For comparison purposes, we also conduct the same motion classification task using digital visual processing strategies, in which case the frame difference is digitized into + 1, 0, and− 1 with different thresholds before conducting the ΣI+and ΣI- operation. Specifically, our 2-s videos have grayscale values ranging from 0 to 180, thereby, the pixels in the 120 × 160 matrix of the frame difference ranges from − 180 to 180. For this reason, we choose half of 180 (90), one third of 180 (60), and a small number (10) as three thresholds for comparative studies. The pixel values larger [less] than the positive [negative] threshold will be digitized as 1 [− 1], those between positive and negative thresholds will be digitized as 0.

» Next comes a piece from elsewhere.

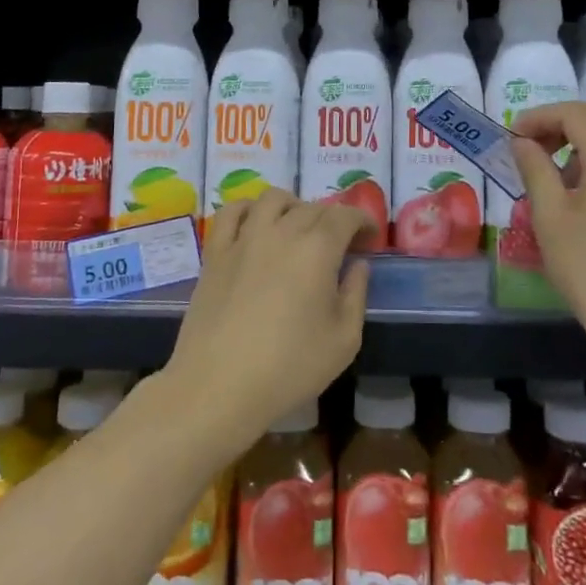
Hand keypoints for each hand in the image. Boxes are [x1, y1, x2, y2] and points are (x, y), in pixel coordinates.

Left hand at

Simulations on the kernel array for classifying static images

We first trim grayscale images of handwritten digits 0-9 in the MNIST database from 28 × 28 into 24 × 24 matrices by removing two rows or two columns of data in the upper, lower, left, and right sides of the original image (i.e., near-zero values). A total of 60,000 trimmed images are randomly selected as the training set to build the neural network (NN) model with the array being reconfigured into different states (i.e., acting as convolutional filters); the remaining 10,000 trimmed images form the validation set. On the device side, our kernel array in Fig. 5 has the dimension 8 × 8 with each kernel being composed of 3 × 3 PDs. We thus sequentially reconfigure one such array into 10 different states, each of which convolutionally filters the 24 × 24 trimmed image into an 8 × 8 processed image; the 3-by-3 weight matrices of these states (determined by the NN modeled by MATLAB Deep Learning Toolbox, see Supplementary Fig. 19) represent the photoresponsivity we need to assign to the 9 PDs in each kernel. Afterwards, we use a ReLU function to zero the negative values in a total of 10 processed images, and flatten them into a 640-node input layer of the NN. The output layer of the NN is composed of 10 nodes, whose numerical values represent the probability of the trimmed image being classified into 10 classes from 0 to 9 (via the SoftMax function in MATLAB); their maximum is then used to decide the predicted label. Finally, the prediction accuracy is defined as the fraction of correct predictions of 10,000 trimmed images in the validation set using our trained NN model, whereas the confusion matrix is defined as the percentage of each predicted label versus each numerical label out of 10,000 validation images.

For comparison purposes, we also conduct the same image classification task using a pure NN model with the 24 × 24 trimmed images directly flattened into 576 nodes in the input layer (i.e., no convolutional filtering steps), and a convolutional NN (CNN) model also built with 10 different 3 × 3 convolutional filters, which however are used to scan across the 24 × 24 trimmed images pixel by pixel to yield 22 × 22 processed images (i.e., a CNN with 4840 [10] nodes in the input [output] layer).